*Work instruction*
Copy every line from the records below that carries the word "click".

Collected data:
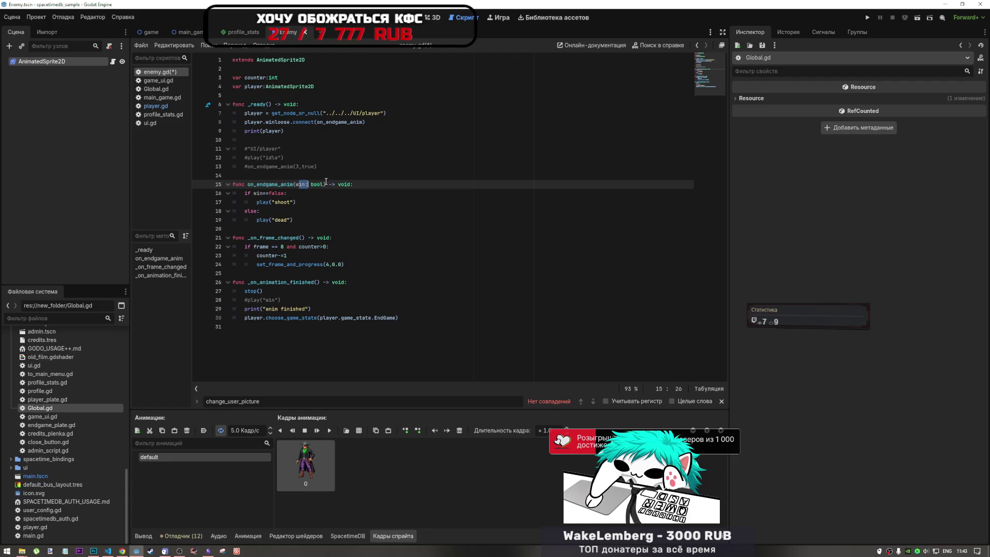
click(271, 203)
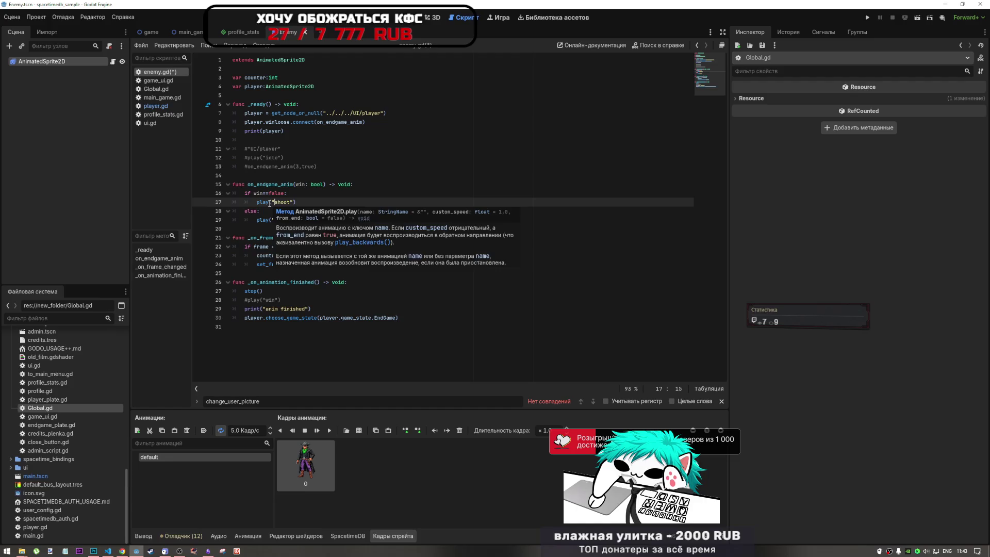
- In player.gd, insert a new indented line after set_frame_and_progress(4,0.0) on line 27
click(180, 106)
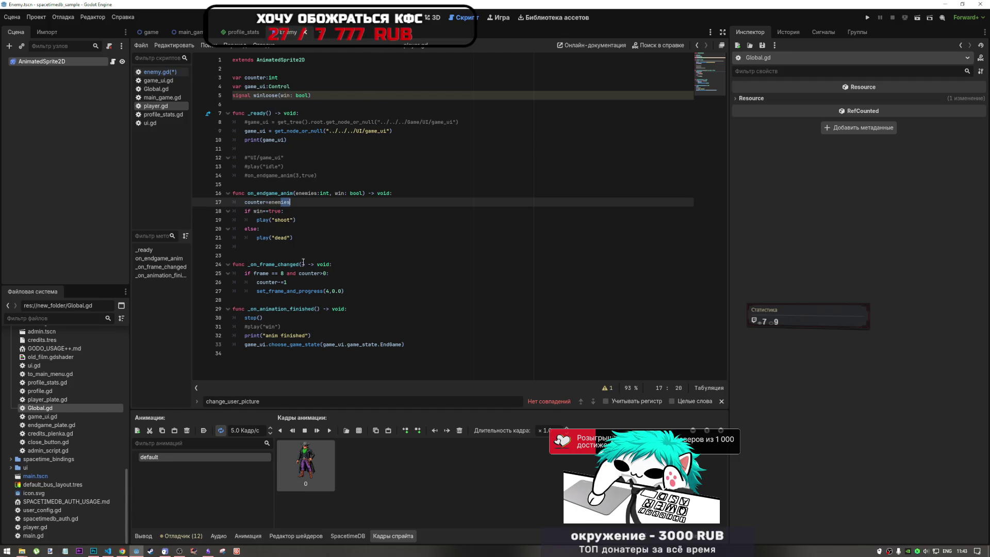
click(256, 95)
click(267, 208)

*Answer section*
click(271, 203)
click(180, 106)
click(256, 95)
click(267, 208)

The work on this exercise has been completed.